Stage 2. FameLab State Heats
The State heats of FameLab involved a full day of media training, but also prior to this I got to speak live on ABC Local Radio Brisbane which was basically my talk, have a listen if you’re keen.
The training was incredible, as scientists we don’t get that much training in communication, media, creating a personal brand and how to use twitter, facebook or a blog in our research. All of this was so fascinating and completely new to me. I already had a blog but it was good to hear some of my ideas reiterated and elaborated upon.
The presentation… (eeeek!) I have to say I was nervous, incredibly nervous before the State Heats of FameLab and it didn’t help that I was fighting off a cold. Admittedly, I ALWAYS get severe nerves before public speaking and this was no different. And I thought that I didn’t present it as well as I could…. however….
A surprise definitely to me was that I not only won “The People’s Choice Award” I was also selected as State “Runner Up”! WOWEEEE!!

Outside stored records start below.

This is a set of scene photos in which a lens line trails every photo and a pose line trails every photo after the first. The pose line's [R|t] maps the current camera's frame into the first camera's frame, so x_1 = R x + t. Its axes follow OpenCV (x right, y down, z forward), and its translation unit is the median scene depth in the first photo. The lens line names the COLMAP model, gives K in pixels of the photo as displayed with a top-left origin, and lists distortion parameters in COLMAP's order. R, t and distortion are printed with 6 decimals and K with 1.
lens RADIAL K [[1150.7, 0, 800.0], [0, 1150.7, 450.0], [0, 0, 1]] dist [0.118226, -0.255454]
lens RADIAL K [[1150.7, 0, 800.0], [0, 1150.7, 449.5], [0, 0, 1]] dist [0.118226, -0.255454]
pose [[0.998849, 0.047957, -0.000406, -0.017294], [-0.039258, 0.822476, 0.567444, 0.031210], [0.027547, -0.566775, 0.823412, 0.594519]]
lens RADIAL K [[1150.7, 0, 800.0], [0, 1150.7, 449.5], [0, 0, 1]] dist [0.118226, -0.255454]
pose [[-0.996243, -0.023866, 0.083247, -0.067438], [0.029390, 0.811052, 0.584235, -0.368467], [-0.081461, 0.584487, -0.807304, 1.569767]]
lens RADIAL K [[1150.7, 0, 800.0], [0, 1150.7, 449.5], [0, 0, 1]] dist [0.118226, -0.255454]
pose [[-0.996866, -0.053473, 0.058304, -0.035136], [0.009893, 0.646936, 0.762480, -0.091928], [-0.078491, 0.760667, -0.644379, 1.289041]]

Perth – The National Finals The National Finals ran over two amazing days where we were coached by Malcolm Love in the art of science communication. Here we went deeper into the art of communicating, we were analysed for body language and we asked ourselves what is the endgame here? What are the reasons for wanting to do science communication? Why is it good to get science out there in the community? Why is it good to be a good science communicator and keep working on this? Well, I think in part answer to these questions, it is because there are a lot of misconceptions out there about scientists and science. And this is in part the fault of scientists. For too long we have avoided the glare of media spotlights, preferring our labs or as a field biologist, perhaps beaches or forests to getting our science out there and exposing it and as such getting the community at large comfortable with it and potentially then, more accepting of the theories and research we so desperately need more funding for. One only has to read the recent article in National Geographic: Why Do Many Reasonable People Doubt Science? to realise that we have a major problem on our hands:
“We live in an age when all manner of scientific knowledge—from the safety of fluoride and vaccines to the reality of climate change—faces organized and often furious opposition.”

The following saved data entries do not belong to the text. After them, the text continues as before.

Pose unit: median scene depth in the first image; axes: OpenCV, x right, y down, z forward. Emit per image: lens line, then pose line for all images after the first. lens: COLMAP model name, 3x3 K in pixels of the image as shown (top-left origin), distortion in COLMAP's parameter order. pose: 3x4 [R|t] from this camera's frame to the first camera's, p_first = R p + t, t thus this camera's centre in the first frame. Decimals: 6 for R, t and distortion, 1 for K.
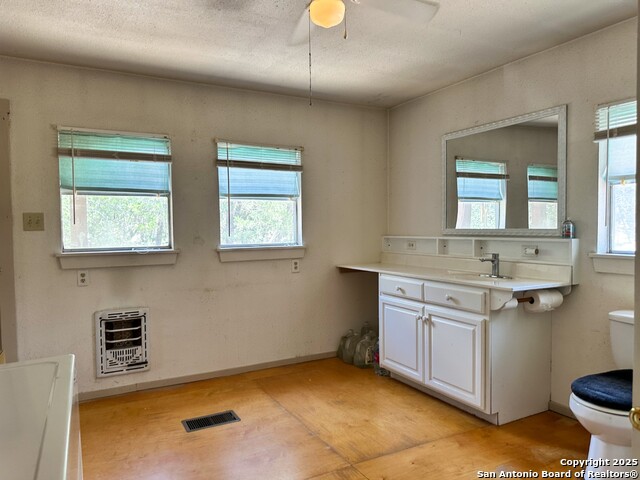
lens RADIAL K [[452.0, 0, 316.0], [0, 452.0, 241.5], [0, 0, 1]] dist [0.082046, -0.104377]
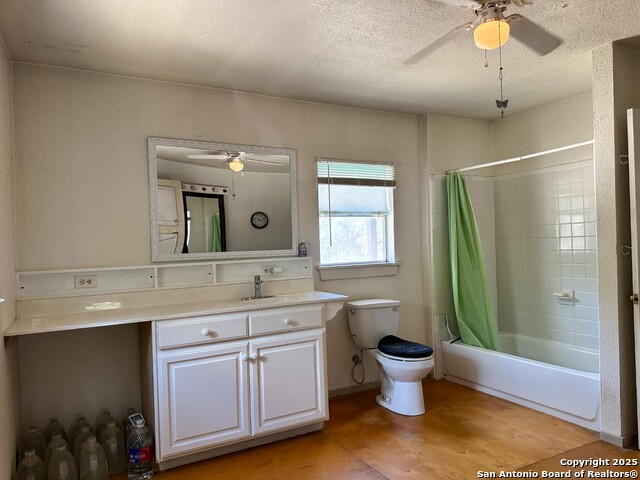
lens RADIAL K [[452.0, 0, 316.0], [0, 452.0, 241.5], [0, 0, 1]] dist [0.082046, -0.104377]
pose [[-0.002653, 0.015783, 0.999872, -0.608645], [0.065647, 0.997721, -0.015574, -0.023941], [-0.997839, 0.065597, -0.003683, 0.861485]]
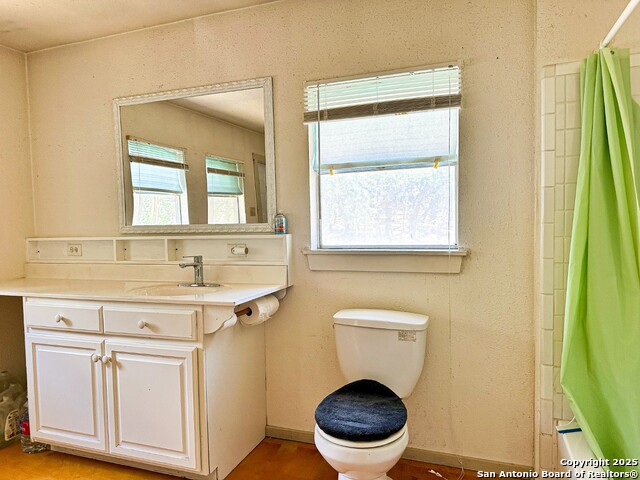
lens RADIAL K [[452.0, 0, 316.0], [0, 452.0, 241.5], [0, 0, 1]] dist [0.082046, -0.104377]
pose [[0.755448, -0.041369, 0.653902, 0.036407], [0.037968, 0.999092, 0.019342, -0.005771], [-0.654108, 0.010216, 0.756332, 0.275579]]
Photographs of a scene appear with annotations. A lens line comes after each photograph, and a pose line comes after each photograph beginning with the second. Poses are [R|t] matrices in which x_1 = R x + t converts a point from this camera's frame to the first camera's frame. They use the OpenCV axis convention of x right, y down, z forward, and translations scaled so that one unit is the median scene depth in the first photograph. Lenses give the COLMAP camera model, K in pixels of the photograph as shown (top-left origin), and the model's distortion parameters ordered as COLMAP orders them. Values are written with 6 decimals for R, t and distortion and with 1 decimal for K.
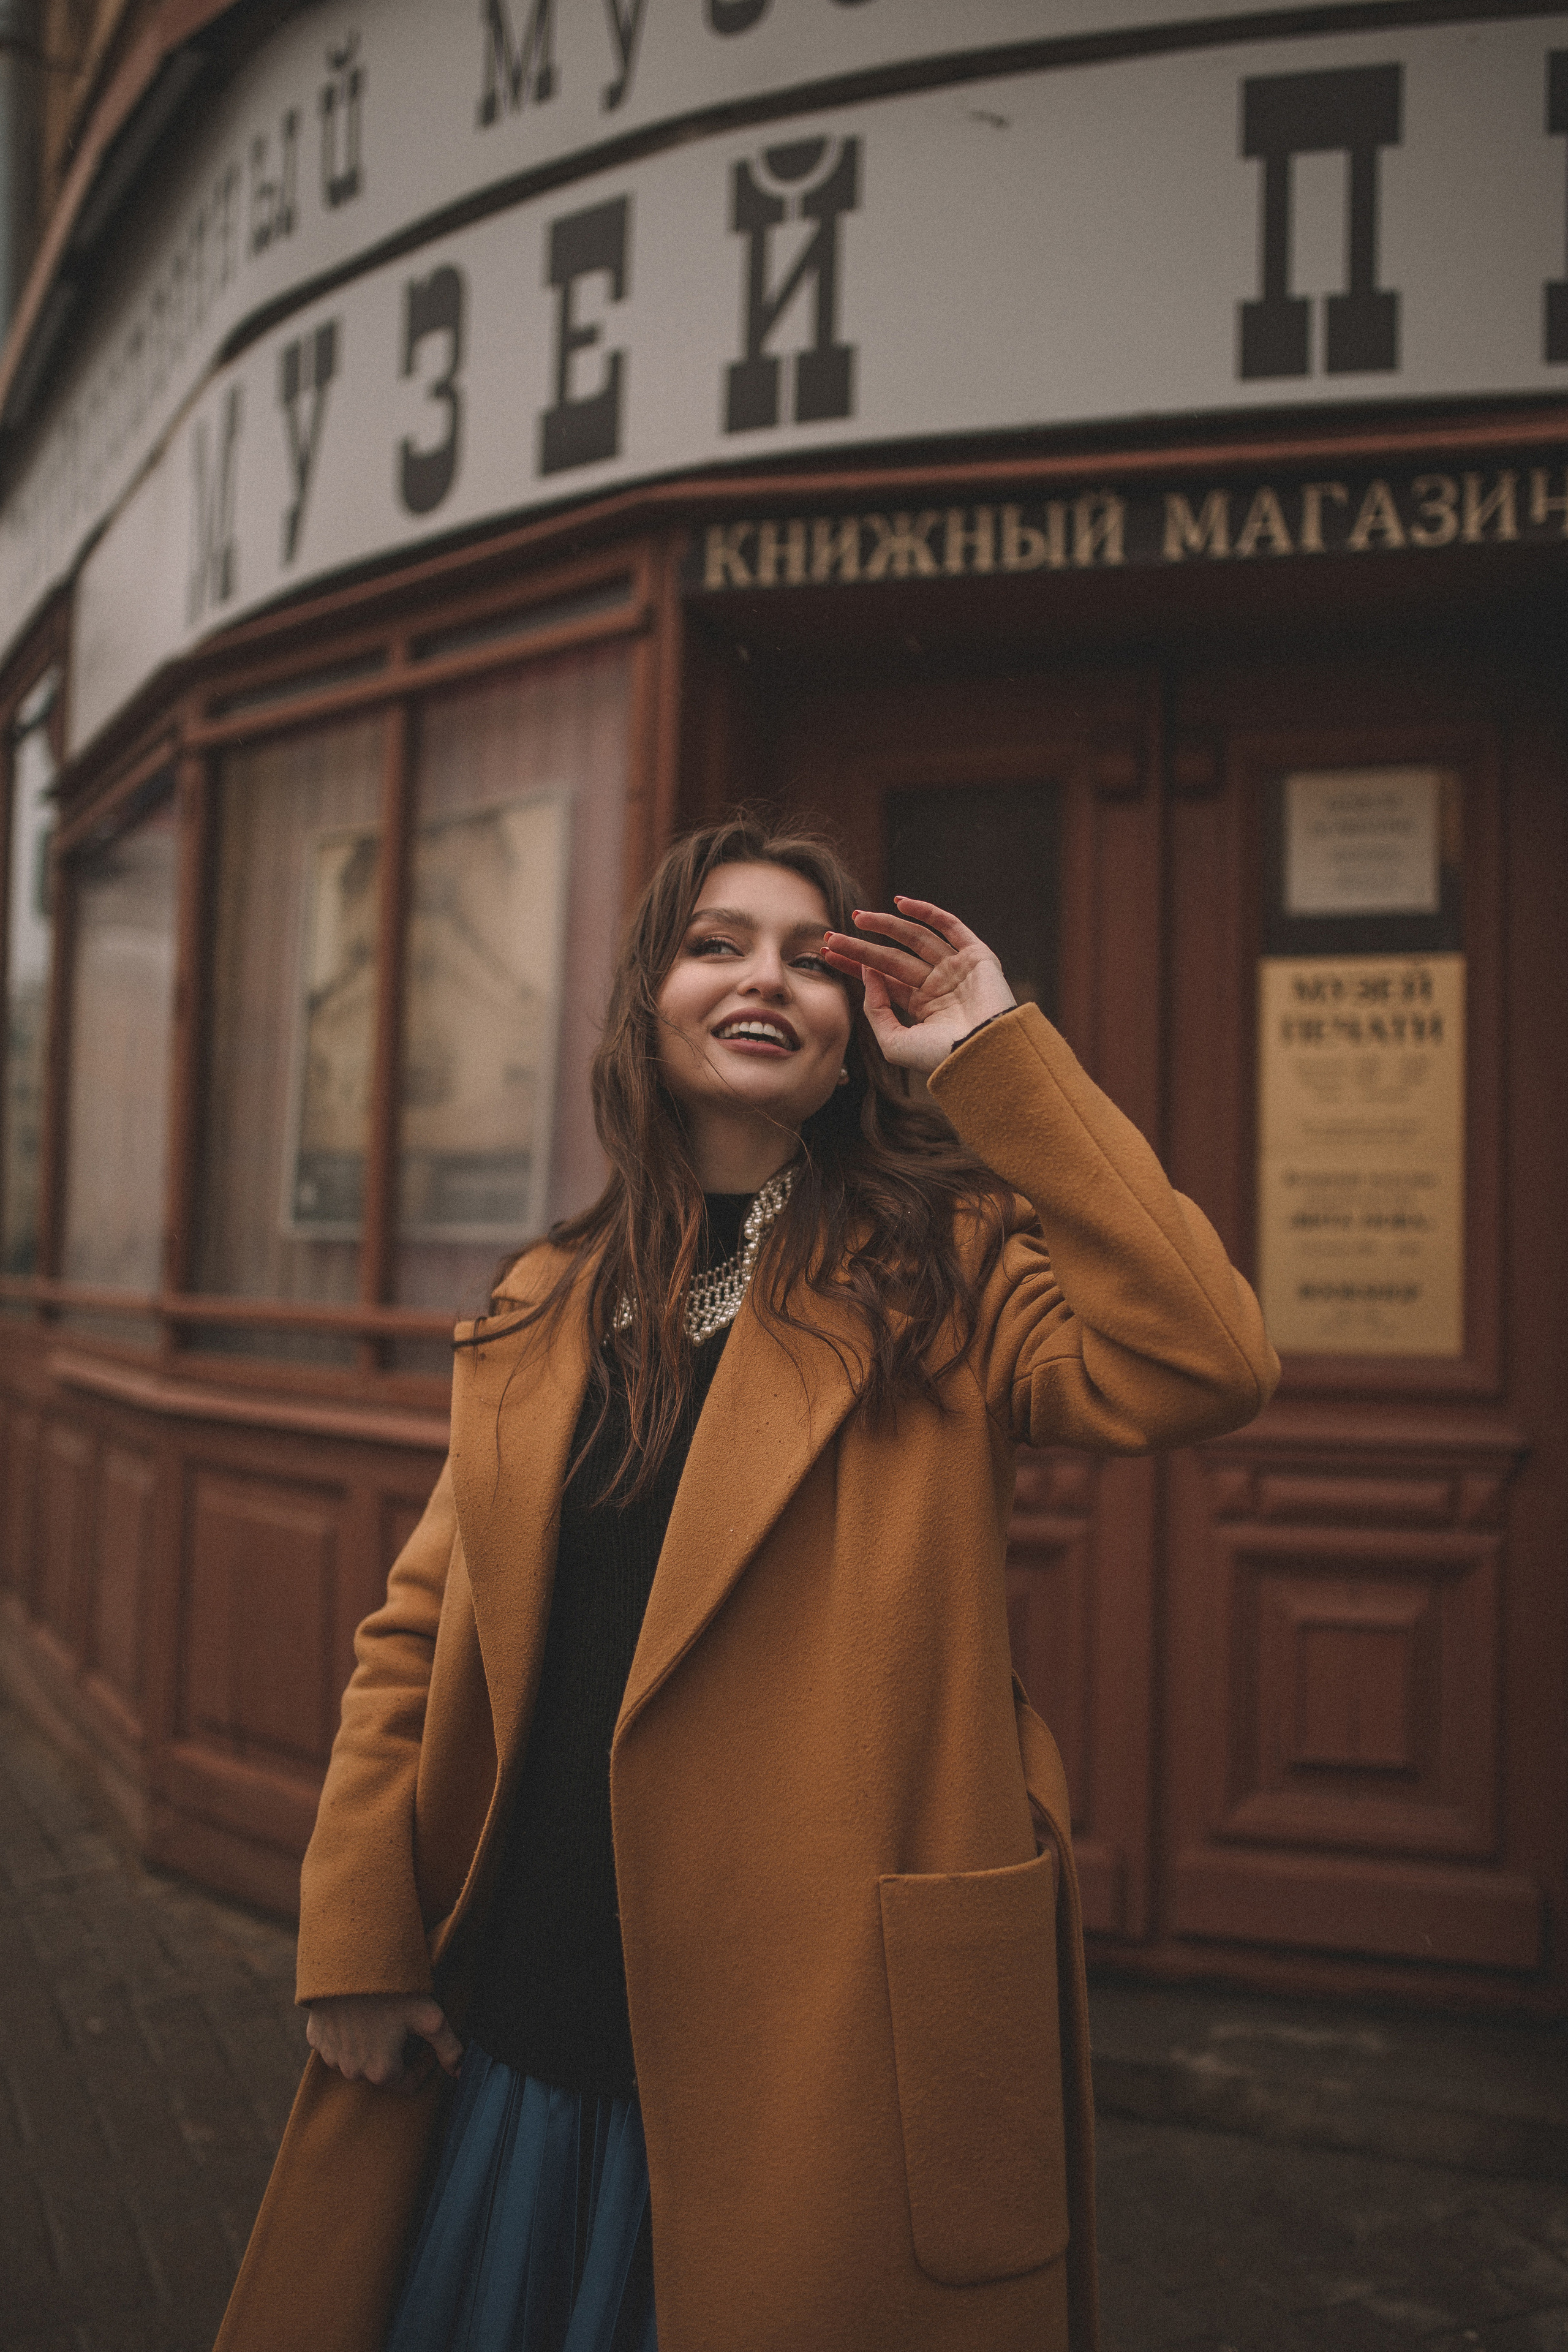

The more we can sell our ideas and research the more we are building a bridge between science and the public and governments. This will then hopefully translate into more real science backing up actual decisions in legislation for the benefit of the societies and communities we all live in. Science is not necessarily scary and too hard to understand: we just aren’t explaining it well enough NOR often enough. And thus if complex science can be distilled into 3 minutes – well I think that part of the divide has already been bridged. And while I didn’t win or get a place at the final, this was such an amazing journey and I think my presentation skills have improved out of sight. I also made friends with some wonderful fellow scientists who I hope to stay in touch with.